The idea of a mission statement that conceptualised sense and purpose had never crossed my mind. After careful consideration my statement emerged. It became both a reminder and a guide.

It reads:

To fulfil and be fulfilled in organisational mode, family, work and recreation;
To acquit my responsibilities with integrity;
To work with a smile in my heart.

Over the years since, I have frequently reflected on my mission statement. I have also asked others to consider the wisdom of developing a similar focussing position. My mission statement has well and truly served its purpose.

Charlie Carter Regional Superintendent of Education, Darwin: 1992

Wake-up calls are sometimes necessary and I had one come my way early in 1992. I had just been appointed principal of Leanyer School and began to fill the role enthusiastically.

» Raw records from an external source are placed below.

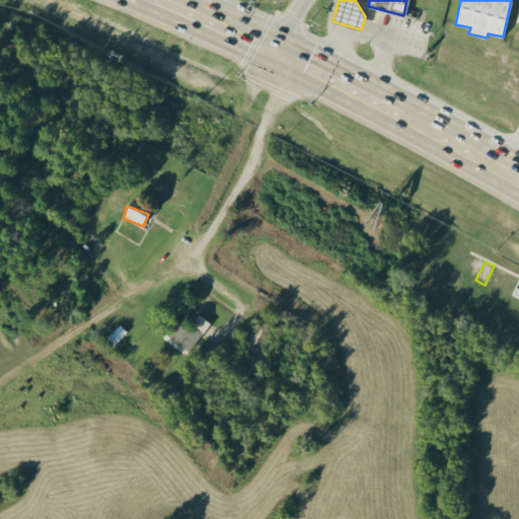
[(177,318),(166,336),(190,351),(209,322),(199,315),(191,327),(177,318)]
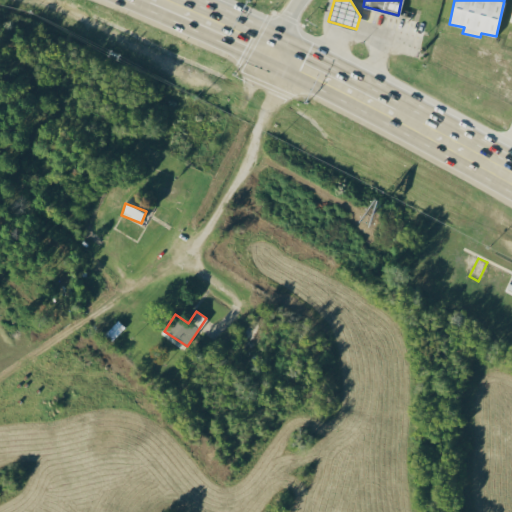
All buildings are outlined.
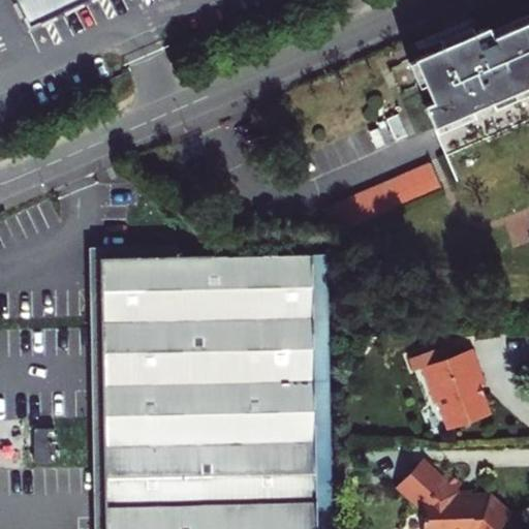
[(16,0),(29,28),(86,0),(16,0)]
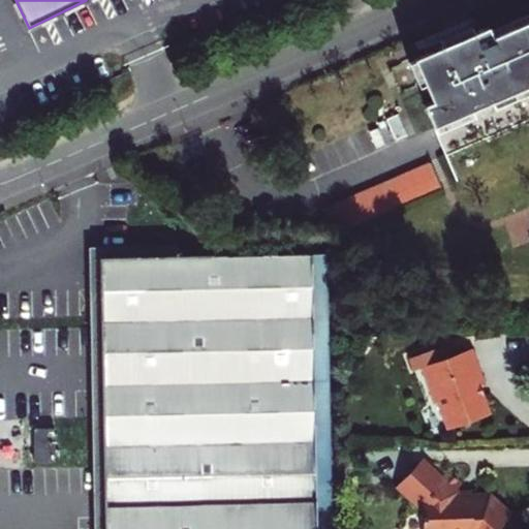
[(424,104),(434,127),(528,86),(528,21),(493,37),(489,27),(457,41),(415,59),(433,100),(424,104)]
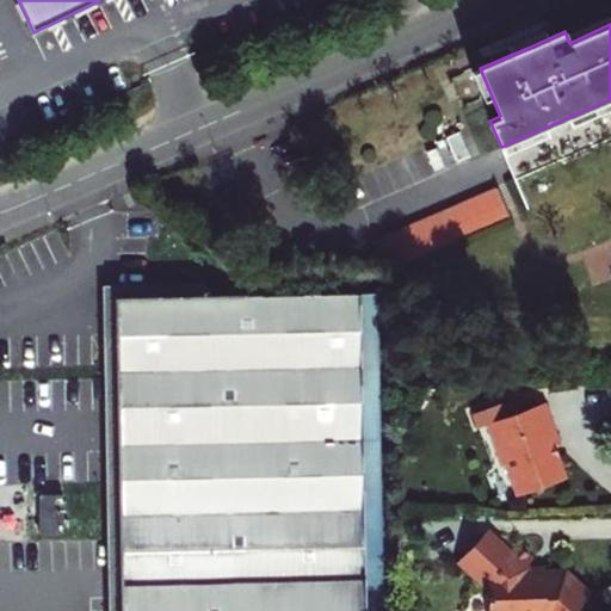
[(610,99),(501,147),(528,209),(610,173),(610,99)]
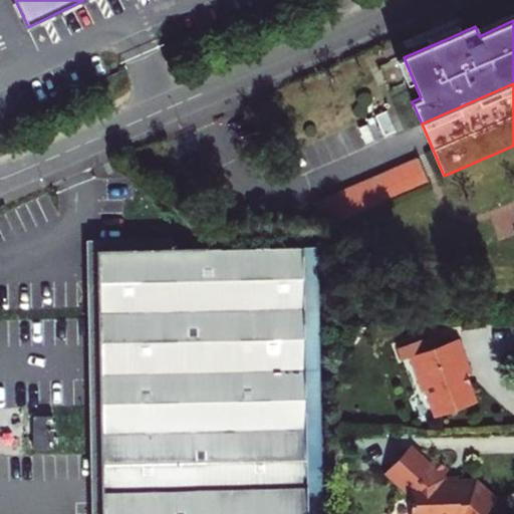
[(327,231),(432,186),(420,158),(314,204),(327,231)]
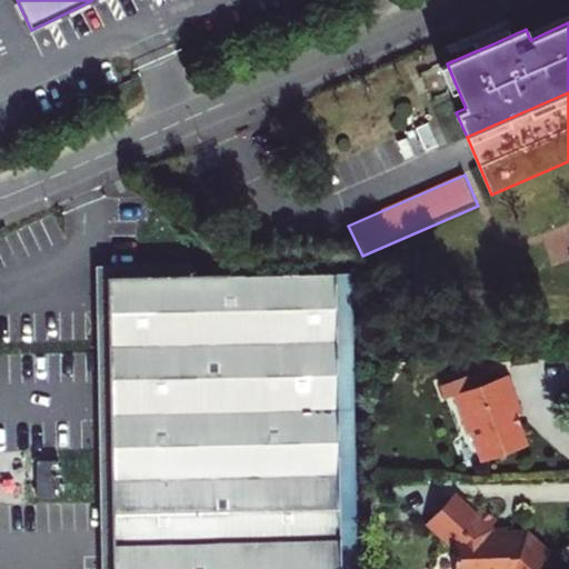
[(109,277),(110,347),(110,365),(113,568),(356,568),(353,402),(351,279),(351,273),(133,277),(109,277)]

Too enthusiastically. I was making decisions without consultation and acting in a way that was imposing on Leanyer, the philosophy and policies belonging to Karama School, from which I had transferred.

Some staff members and parents met with Mr Carter to express their concerns about my leadership style and approach. He listened to them and hand wrote me a note. It read in part:

Dear Henry

I am taking this opportunity to alert you to the fact that I have recently received a number of deputations from many sections of he Leanyer School Community. In all instances they were critical of your leadership. …

I would appreciate the opportunity to meet with you to discuss the situation and ways in which I can offer support to you. Please ring me to make an appointment. …

I have handwritten this letter to preserve … confidentiality. …”

I met with Charlie Carter. What followed was the support and understanding I needed to confront and meet this challenge. The help offered made me stronger, more empathetic and wiser in my dealings with others. I went on to spend 20 years at Leanyer as the school’s principal. Without the support, coaching and help of Mr Carter, my tenure may have been closer to twelve months.

Needless to say, I learned the wisdom of an approach to dealing with key issues, that confronts and overcomes challenges in an effective and non-confrontationist manner. It was a conversational and understanding strategy that stood me in good stead when dealing with others. Mr Carter’s modelling and practise of that approach was helpful to me at the time. He taught me the value of that self same approach in the years that followed.


Each of us in professional life can draw inspiration and understanding from the words and practices of others. In one sense it is ‘rote learning’. It is the instilling of priorities and the impression of leadership examples that pass from one generation of professionals to the next. These stepping stones of understanding and style help in ensuring some sense of organisational stability. Without this transfer, educational leaders could become lost.